Nel 79 DC il Vesuvio eruttò con una potenza inaudita distruggendo gli insediamenti nelle vicinanze. Ovviamente la più città più famosa che si ricorda è Pompei dove si sono trovati moltissimi calchi in gesso delle sfortunate vittime della pioggia di cenere e pomice. Al contrario spesso si dimentica anche di Ercolano i cui cittadini sembrano avere ricevuto una morta anche più dolorosa, probabilmente.
Apparentemente quest’ultimi sono morti a causa dei gas vulcani i quali hanno investito le case con così tanto calore da vaporizzare i fluidi corporei. Il fenomeno relativo a queste correnti di gas finora non era stato ben compreso, ma ci ha pensato un nuovo studio pubblicato su Nature Geoscience a fare un po’ di luce; i ricercatori del team provengono in parte dagli Stati Uniti e in parte dalla Nuova Zelanda.
Ecco una dichiarazione di Gert Lube, il primo autore dietro tale studio e legato alla Massey University in Nuova Zelanda: “I vulcanologi hanno saputo per quasi un secolo che deve esserci un processo che opera nel flusso piroclastico che supera l’alto attrito del materiale vulcanico e lo lascia scorrere come l’acqua per lunghe distanze.”
Per portare avanti questi ricerca i ricercatori hanno raccolto 1.300 Kg di materiale vulcanico rilasciato dall’eruzione del Taupo in Nuova Zelanda nel 232 DC. Una volta riscaldati sono stati gettati in uno scivolo lungo 12 metri e il risultato ha sorpreso tutti in quanto avevano raggiunto una distanza più elevata di quanto pensato.

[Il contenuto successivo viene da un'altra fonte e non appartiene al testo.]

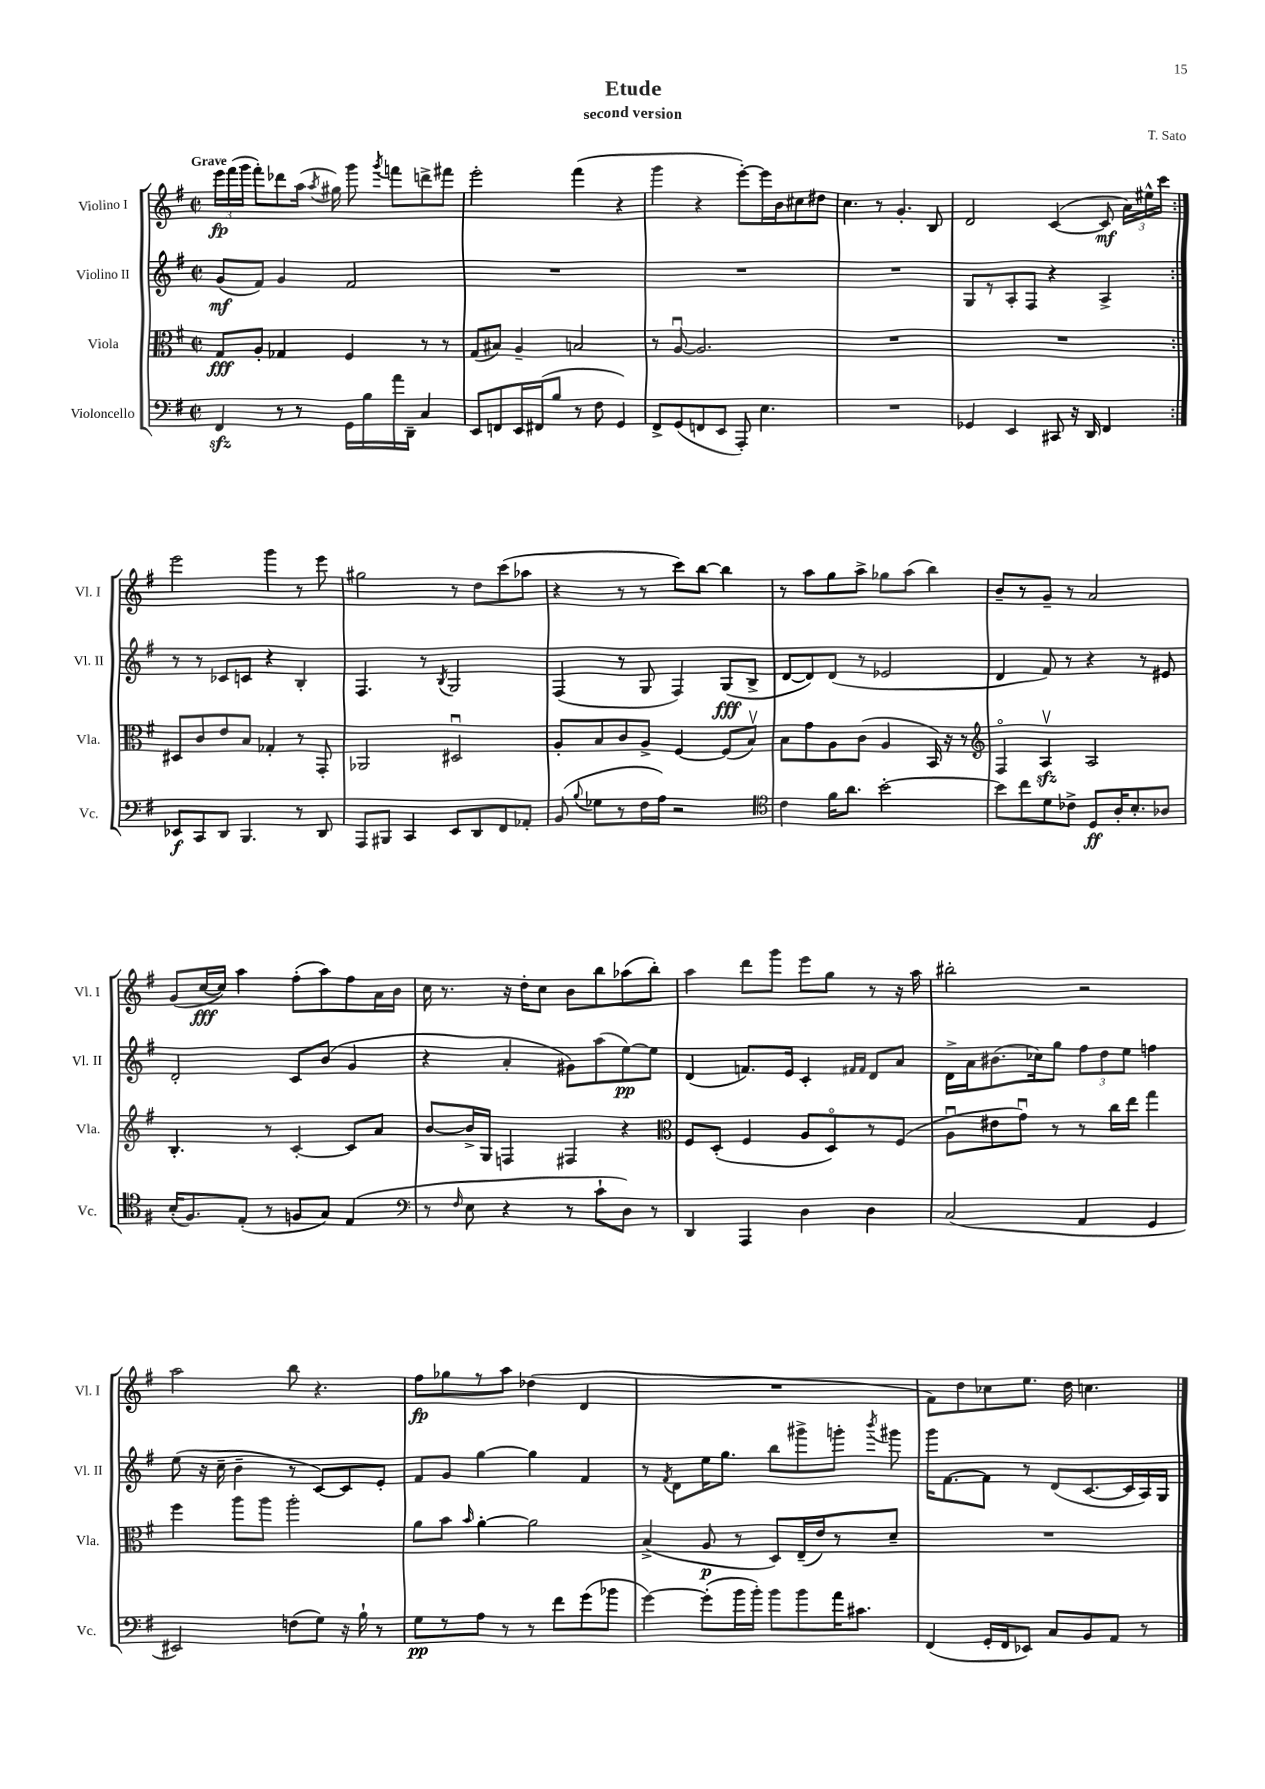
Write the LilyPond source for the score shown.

\header { title = "Etude" composer = "T. Sato" subtitle = "second version" }
<<
\new StaffGroup <<
\new Staff = "s0" \with { instrumentName = "Violino I" shortInstrumentName = "Vl. I" } {
    \clef treble \key g \major \defaultTimeSignature \time 2/2 \tempo "Grave"
    \autoBeamOff \repeat volta 2 { \tuplet 3/2 { e'''16[\fp fis'''16( g'''16] } fis'''8[-.) des'''8 a''16]( \acciaccatura { a''8 } gis''16) g'''8 \acciaccatura { g'''8 } f'''8[ d'''8-> fis'''8] |
    e'''2-. fis'''4( r4 |
    g'''4 r4 e'''8[~-.) e'''16 b'16 cis''8 dis''8] |
    c''4. r8 g'4.-. b8 |
    d'2 c'4~( c'8\mf \tuplet 3/2 { a'16[) eis''16-^ c'''16] } | }
    e'''2 g'''4 r8 e'''8 |
    gis''2 r8 d''8[ c'''8( aes''8] |
    r4 r8 r8 c'''8[) b''8]~ b''4 |
    r8 a''8[ g''8 a''8]-> ges''8[ a''8]( b''4) |
    b'8[-- r8 g'8]-- r8 a'2 |
    g'8[( c''16~\fff c''16]) a''4 fis''8[-.( a''8) fis''8 a'16 b'16] |
    c''16 r8. r16 d''16[-. c''8] b'8[ b''8 aes''8( b''8]-.) |
    a''4 d'''8[ g'''8] e'''8[ g''8] r8 r16 a''16 |
    bis''2-. r2 |
    a''2 b''8 r4. |
    fis''8[\fp ges''8 r8 a''8] des''4( d'4 |
    R1 |
    fis'8[) d''8 ces''8 e''8.] d''16 c''4. \bar "|." |
}
\new Staff = "s1" \with { instrumentName = "Violino II" shortInstrumentName = "Vl. II" } {
    \clef treble \key g \major \defaultTimeSignature \time 2/2
    \autoBeamOff \repeat volta 2 { g'8[\mf( fis'8]) g'4 fis'2 |
    R1 |
    R1 |
    R1 |
    g8[ r8 a8-. fis8] r4 a4-> | }
    r8 r8 ces'8[ c'8] r4 b4-. |
    fis4. r8 \acciaccatura { b8 } g2 |
    fis4( r8 g8 fis4) g8[\fff( b8]-> |
    d'8[~ d'8) d'8]( r8 ees'2 |
    d'4 fis'8) r8 r4 r8 eis'8 |
    d'2-. c'8[ b'8]( g'4 |
    r4 a'4-. gis'8[) a''8( e''8~\pp) e''8] |
    d'4( f'8.[) e'16] c'4-. \grace { fis'16[ fis'16] } d'8[ a'8] |
    d'16[-> a'16 bis'8.( ces''16) g''8] \tuplet 3/2 { fis''8[ d''8 e''8] } f''4 |
    e''8( r16 c''16-- b'4-- r8 c'8[~) c'8 e'8]-. |
    fis'8[ g'8] g''4~ g''4 fis'4 |
    r8 \acciaccatura { fis'8 } d'8[ e''16 g''8.] b''8[ gis'''8-> g'''8]-. \acciaccatura { b'''8 } gis'''8 |
    g'''16[ fis'8.~ fis'8] r8 d'8[( c'8.~ c'16 a16) g16] \bar "|." |
}
\new Staff = "s2" \with { instrumentName = "Viola" shortInstrumentName = "Vla." } {
    \clef alto \key g \major \defaultTimeSignature \time 2/2
    \autoBeamOff \repeat volta 2 { g8[\fff a8]-. ges4 fis4 r8 r8 |
    g8[( bis8]) a4-- b2 |
    r8 a8~\downbow a2. |
    R1 |
    R1 | }
    dis8[ c'8 e'8 b8] ges4-. r8 g,8-. |
    aes,2 dis2\downbow |
    a8[-. b8 c'8 a8]-> fis4~ fis8[( b8]\upbow) |
    b8[ g'8 a8 c'8]( a4 b,16) r16 r8 |
    \clef treble fis4\flageolet a4\upbow\sfz a2 |
    b4.-. r8 c'4~-. c'8[ a'8] |
    b'8[~ b'16-> g16] f4 fis4 r4 |
    \clef alto fis8[ d8]-.( fis4 a8[ d8\flageolet) r8 fis8]( |
    a8[\downbow eis'8 g'8]\downbow) r8 r8 c''16[ e''16] g''4 |
    fis''4 a''8[ a''8] a''2-. |
    a'8[ b'8] \grace { b'16 } a'4~-. a'2 |
    b4->( a8\p r8 d8[) e16--( e'16) r8 d'8]-- |
    R1 \bar "|." |
}
\new Staff = "s3" \with { instrumentName = "Violoncello" shortInstrumentName = "Vc." } {
    \clef bass \key g \major \defaultTimeSignature \time 2/2
    \autoBeamOff \repeat volta 2 { fis,4\sfz r8 r8 g,16[ b16 a'16 d,16]-- c4 |
    e,8[ f,8 e,16 fis,16( b8] r8 fis8 g,4) |
    fis,8[-> g,8( f,8 e,8] a,,8-.) e4. |
    R1 |
    ges,4 e,4 cis,8 r16 d,16 fis,4 | }
    ees,8[\f c,8 d,8] b,,4. r8 d,8 |
    a,,8[ bis,,8] c,4 e,8[ d,8 fis,8 aes,8]-. |
    b,8( \appoggiatura { b8 } ges8[ r8 fis16 a16]) r2 |
    \clef tenor c'4 fis'16[ a'8.] b'2~-. |
    b'8[ c''8 d'8 ces'8]-> d8[\ff a16-. b8.-. aes8] |
    b16[-.( fis8.) e8]-.( r8 f8[ g8]) e4( |
    \clef bass r8 \grace { fis16 } e8 r4 r8 c'8[-! d8]) r8 |
    d,4 a,,4 d4 d4 |
    c2( a,4 g,4 |
    eis,2) f8[( g8]) r16 b16-! r8 |
    g8[\pp r8 a8] r8 r8 fis'8[ g'8( bes'8] |
    g'4~) g'8[-.( b'16 b'16]-.) b'8[ b'8 a'16 cis'8.] |
    fis,4( g,16[-. fis,16 ees,8]) c8[ b,8 a,8] r8 \bar "|." |
}
>>
>>
\layout { \context { \Score \remove "Bar_number_engraver" } }
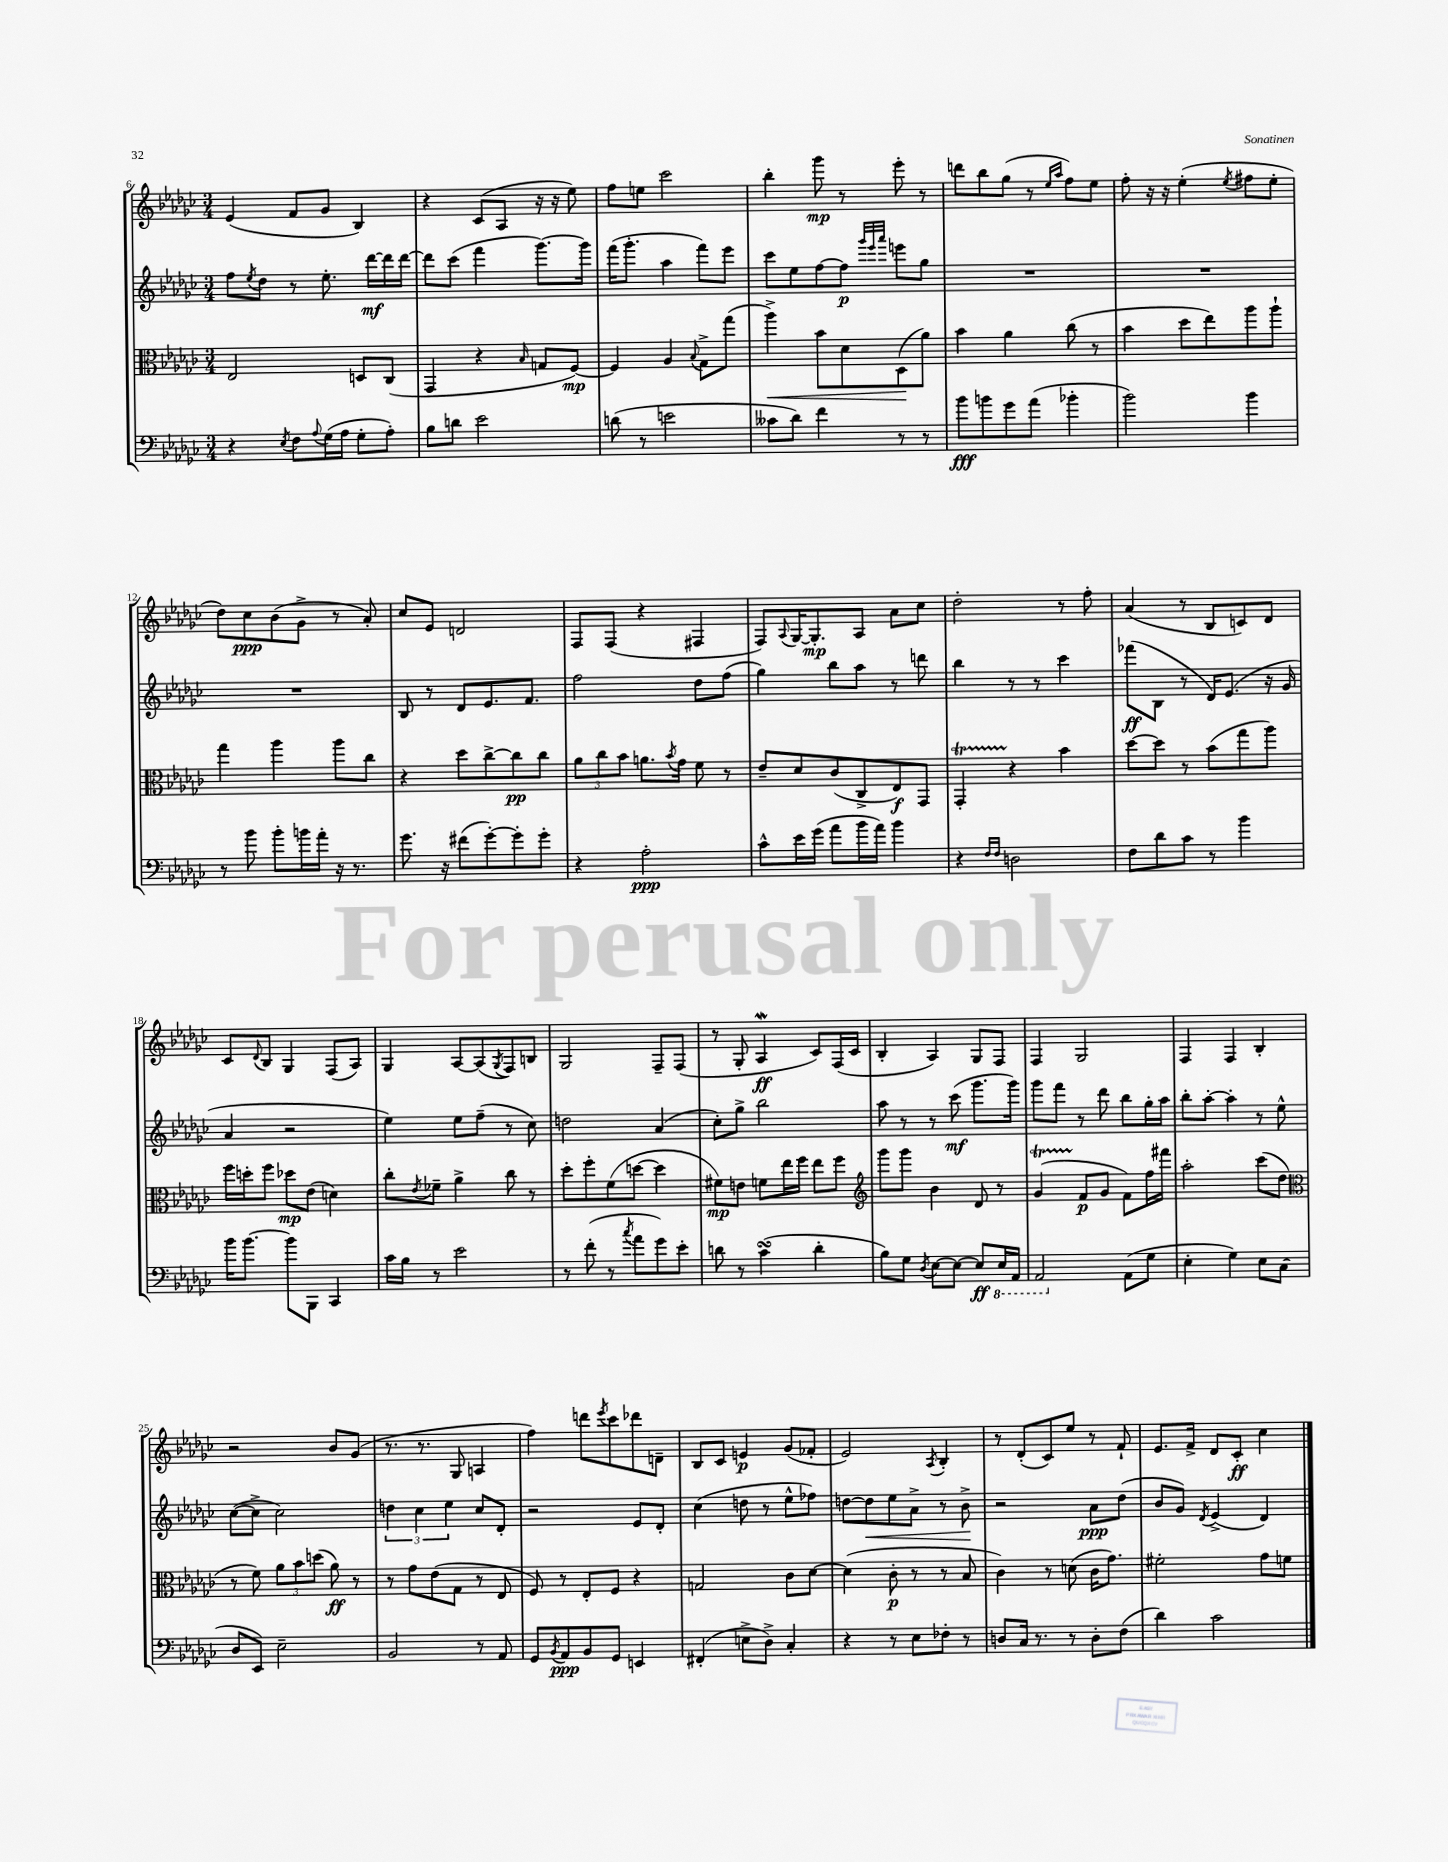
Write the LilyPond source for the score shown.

<<
\new StaffGroup <<
\new Staff = "s0" {
    \clef treble \key ges \major \numericTimeSignature \time 3/4
    ees'4( f'8 ges'8 bes4) |
    r4 ces'8( aes8 r16 r16 ees''8) |
    f''8 e''8 ces'''2 |
    bes''4-. ges'''8\mp r8 ees'''8-. r8 |
    d'''8 bes''8 ges''8( r8 \grace { ees''16 aes''16 } f''8) ees''8 |
    f''8-. r16 r16 ees''4-.( \acciaccatura { ees''8 } fis''8 ees''8-. |
    des''8) ces''8\ppp bes'8( ges'8-> r8 aes'8-.) |
    ces''8 ees'8 d'2 |
    f8 f8( r4 fis4 |
    f8) \appoggiatura { aes8 } ges16~ ges8.-.\mp aes8 aes'8 ces''8 |
    des''2-. r8 f''8-. |
    aes'4( r8 bes8 c'8) des'8 |
    ces'8 \appoggiatura { des'8 } bes8 ges4 f8( aes8) |
    ges4 aes8~ aes8( \acciaccatura { ges8 } f8) b8 |
    ges2 f8-- f8( |
    r8 ges8-. aes4\mordent\ff ces'8) f16( ces'16 |
    bes4-. aes4) ges8 f8 |
    f4 ges2 |
    f4 f4 bes4-. |
    r2 bes'8 ges'8( |
    r8. r8. ges8 a4 |
    f''4) d'''8 \acciaccatura { ees'''8 } ces'''8 des'''8 d'8-- |
    bes8 ces'8 e'4\p ges'8( fes'8-. |
    ees'2) \acciaccatura { aes8 } bes4-. |
    r8 des'8-.( ces'8) ees''8 r8 f'8-! |
    ees'8. f'16-> des'8 ces'8-.\ff ces''4 \bar "|." |
}
\new Staff = "s1" {
    \clef treble \key ges \major \numericTimeSignature \time 3/4
    f''8 \acciaccatura { ees''8 } des''8 r8 ees''8.-. des'''16~\mf des'''16 des'''16~ |
    des'''8 ces'''8( f'''4 ges'''8.~) ges'''16 |
    f'''16( ges'''8.-. aes''4 f'''8) ees'''8 |
    ces'''8 ees''8 f''8~ f''8\p \grace { ges'''32 ees'''32 aes'''32 } e'''8 ges''8 |
    R2. |
    R2. |
    R2. |
    bes8 r8 des'8 ees'8. f'8. |
    f''2 des''8 f''8( |
    ges''4) bes''8 aes''8 r8 d'''8 |
    bes''4 r8 r8 ces'''4 |
    fes'''8\ff( bes8 r8 des'16) ees'8.( r16 ges'16 |
    aes'4 r2 |
    ees''4) ees''8 f''8--( r8 ces''8) |
    d''2 aes'4( |
    ces''8-.) ges''8-> bes''2 |
    aes''8 r8 r8 ces'''8\mf( ges'''8. ges'''16) |
    ges'''8 f'''8 r8 des'''8 bes''8 ges''16-. aes''16 |
    bes''8-. aes''8~-. aes''4-. r8 ees''8-^ |
    ces''8~( ces''8-> ces''2) |
    \tuplet 3/2 { d''4 ces''4 ees''4 } ces''8 des'8-. |
    r2 ees'8 des'8-. |
    ces''4( d''8 r8 ees''8-^ fes''8) |
    d''8~ d''8\< ees''8 aes'8-> r8 bes'8->\! |
    r2 aes'8\ppp des''8( |
    bes'8 ges'8) \acciaccatura { des'8 } ees'4->( des'4) \bar "|." |
}
\new Staff = "s2" {
    \clef alto \key ges \major \numericTimeSignature \time 3/4
    ees2 d8 ces8( |
    ges,4 r4 \grace { bes16 } g8 f8~\mp) |
    f4 aes4 \appoggiatura { bes8 } ges8-> ges''8( |
    aes''4->\<) bes'8 des'8 des8\!( aes'8) |
    bes'4 aes'4 ces''8( r8 |
    bes'4 des''8 ees''8) aes''8 aes''8-! |
    ges''4 aes''4 aes''8 ces''8 |
    r4 des''8 ces''8~-> ces''8\pp ces''8 |
    \tuplet 3/2 { aes'8 ces''8 bes'8 } a'8. \acciaccatura { bes'8 } ges'16 f'8 r8 |
    ees'8-- des'8 ces'8( ces8-> ees8\f) ges,8 |
    ges,4-.\startTrillSpan r4\stopTrillSpan bes'4 |
    des''8~ des''8 r8 bes'8( ges''8 aes''8) |
    f''16 d''16-. f''8 des''8\mp ees'8( d'4) |
    ces''8-. \acciaccatura { ees'8 } fes'8-- aes'4-> ces''8 r8 |
    des''8-. f''8-. f'8( d''8~ d''4 |
    fis'8\mp) e'8 f'8 ees''16 f''16 ees''8 f''8 |
    \clef treble ges'''8 ges'''8 bes'4 des'8 r8 |
    ges'4\startTrillSpan( f'8\stopTrillSpan\p ges'8 f'8) f''16 fis'''16 |
    aes''2-. ces'''8( des''8 |
    \clef alto r8 f'8) \tuplet 3/2 { aes'8 bes'8 d''8( } aes'8\ff) r8 |
    r8 ges'8 ees'8( ges8 r8 ees8 |
    f8) r8 ees8-. f8 r4 |
    g2 ces'8 des'8~ |
    des'4( ces'8-.\p r8 r8 bes8 |
    ces'4) r8 d'8( ces'16 ges'8.) |
    fis'2-. ges'8 f'8 \bar "|." |
}
\new Staff = "s3" {
    \clef bass \key ges \major \numericTimeSignature \time 3/4
    r4 \acciaccatura { ees8 } f8 \appoggiatura { aes8 } ges16( aes16 ges8-. aes8-.) |
    bes8 d'8 ees'2 |
    d'8( r8 e'2 |
    ceses'8 des'8) f'4 r8 r8 |
    bes'8\fff b'8 ges'8 aes'8( bes'4-. |
    bes'2) bes'4 |
    r8 bes'8 bes'8-. b'16 aes'16-. r16 r8. |
    ges'8. r16 fis'8( ges'8~-.) ges'8-. ges'8-. |
    r4 aes2-.\ppp |
    ces'8-^ ees'16 ges'16( aes'8 bes'16 aes'16) bes'4 |
    r4 \grace { f16 f16 } d2 |
    f8 des'8 ces'8 r8 bes'4 |
    bes'16 bes'8.~ bes'8 bes,,8 ces,4 |
    ces'16 bes16 r8 ees'2 |
    r8 f'8-.( r8 \acciaccatura { ces''8 } aes'8 ges'8) ees'8-. |
    d'8 r8 ces'4\turn( d'4-. |
    bes8) ges8 \acciaccatura { des8 } ees8~ ees8~ ees8\ff \ottava #-1 ees,16 aes,,16 |
    aes,,2 \ottava #0 aes,8( ges8 |
    ees4-. ges4) ees8 ces8( |
    des8 ees,8) ees2-- |
    bes,2 r8 aes,8 |
    ges,8 \acciaccatura { bes,8 } aes,8\ppp bes,8 ges,8 e,4 |
    fis,4-.( e8-> des8->) ces4-. |
    r4 r8 ees8 fes8-. r8 |
    d8 ces16 r8. r8 d8-. f8( |
    des'4) ces'2 \bar "|." |
}
>>
>>
\layout { \context { \Score currentBarNumber = #6 } }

La pressione che si forma al passaggio del flusso di materiale piroclastico crea una zona di gas calda; quest’ultimi vengono spinti verso il basso mentre l’assenza di attrito permette al tutto di scorrere ancora più velocemente. L’effetto è stato soprannominato hovercraft e questa scoperta aiuterà meglio a capire gli effetti delle eruzioni vulcaniche; questo effetto, tra l’altro, è osservabile anche in altri avvenimenti come alcune valanghe di neve, ovviamente senza la parte relativa al calore elevato.